WHAT YOU WILL DO:
Retype the records below exactly as given, but only from the first line through the line with "left elbow: (268, 332)", and without the pictures.

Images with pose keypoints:
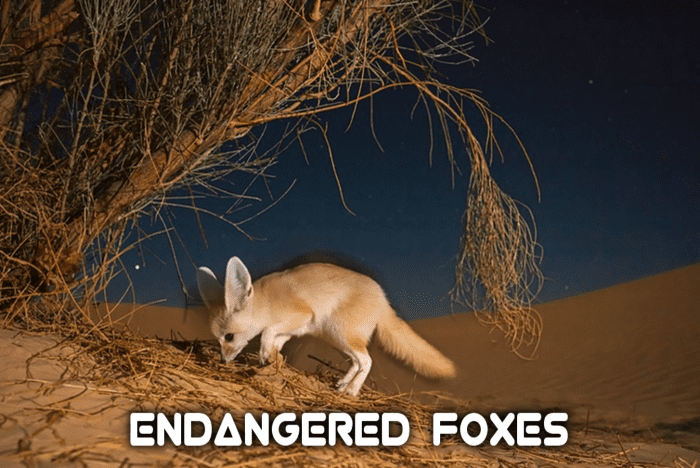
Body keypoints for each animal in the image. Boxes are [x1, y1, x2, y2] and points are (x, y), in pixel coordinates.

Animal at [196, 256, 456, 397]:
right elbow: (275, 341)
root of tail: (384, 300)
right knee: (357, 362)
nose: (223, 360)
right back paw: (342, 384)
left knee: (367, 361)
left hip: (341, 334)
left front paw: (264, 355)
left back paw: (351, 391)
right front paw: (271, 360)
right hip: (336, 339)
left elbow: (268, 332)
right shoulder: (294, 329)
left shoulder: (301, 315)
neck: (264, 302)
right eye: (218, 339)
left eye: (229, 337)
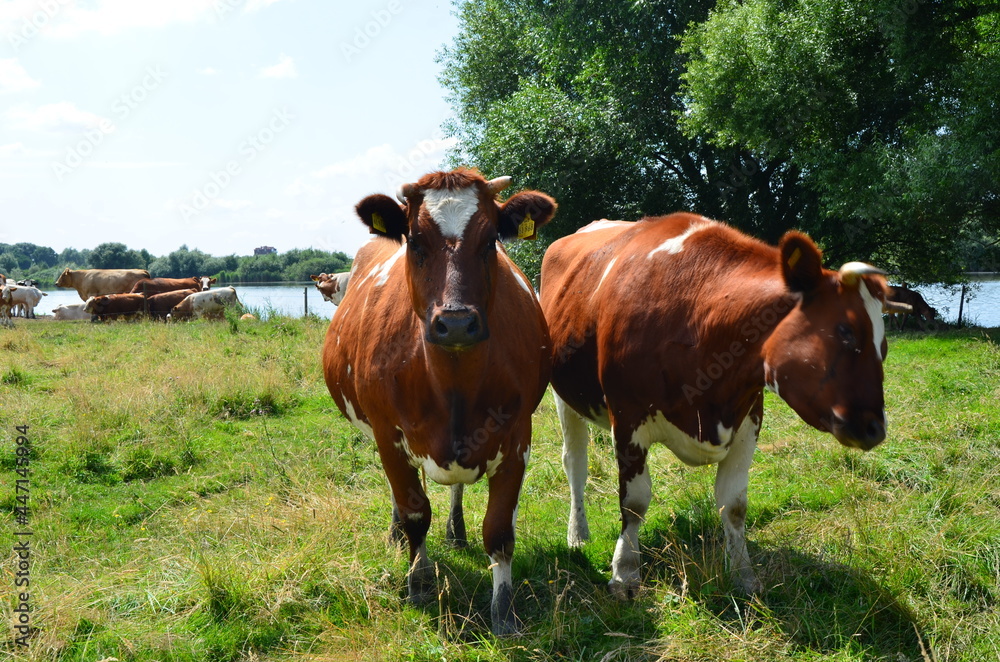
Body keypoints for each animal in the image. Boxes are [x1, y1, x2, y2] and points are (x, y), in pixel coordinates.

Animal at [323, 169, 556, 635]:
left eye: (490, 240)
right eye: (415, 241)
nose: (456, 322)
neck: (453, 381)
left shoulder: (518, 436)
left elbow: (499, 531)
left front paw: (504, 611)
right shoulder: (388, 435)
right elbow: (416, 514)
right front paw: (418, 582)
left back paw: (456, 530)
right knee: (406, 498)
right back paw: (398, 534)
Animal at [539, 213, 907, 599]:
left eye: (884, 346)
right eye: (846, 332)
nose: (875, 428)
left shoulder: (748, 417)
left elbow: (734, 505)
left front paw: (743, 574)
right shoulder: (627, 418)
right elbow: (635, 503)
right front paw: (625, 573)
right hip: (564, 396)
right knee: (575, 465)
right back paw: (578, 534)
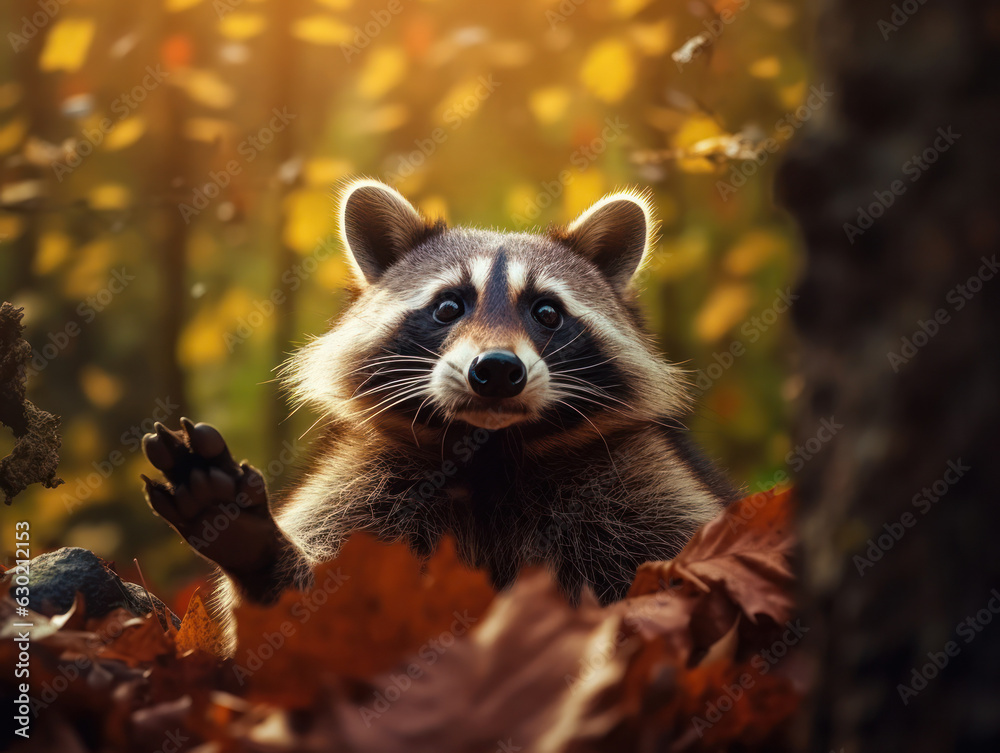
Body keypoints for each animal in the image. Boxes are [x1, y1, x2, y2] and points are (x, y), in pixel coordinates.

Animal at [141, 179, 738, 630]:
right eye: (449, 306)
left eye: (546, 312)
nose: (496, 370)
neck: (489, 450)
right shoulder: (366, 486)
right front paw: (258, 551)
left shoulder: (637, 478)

ANSWER BOX:
Body keypoints for each animal in the image. Boxes are [x1, y1, x2, y2] and points are (x, y), in pixel coordinates.

Animal at [196, 256, 456, 397]:
right elbow: (275, 341)
root of tail: (384, 300)
right knee: (357, 362)
nose: (223, 360)
right back paw: (342, 384)
left knee: (367, 361)
left hip: (341, 334)
left front paw: (264, 355)
left back paw: (351, 391)
right front paw: (271, 360)
right hip: (336, 339)
left elbow: (268, 332)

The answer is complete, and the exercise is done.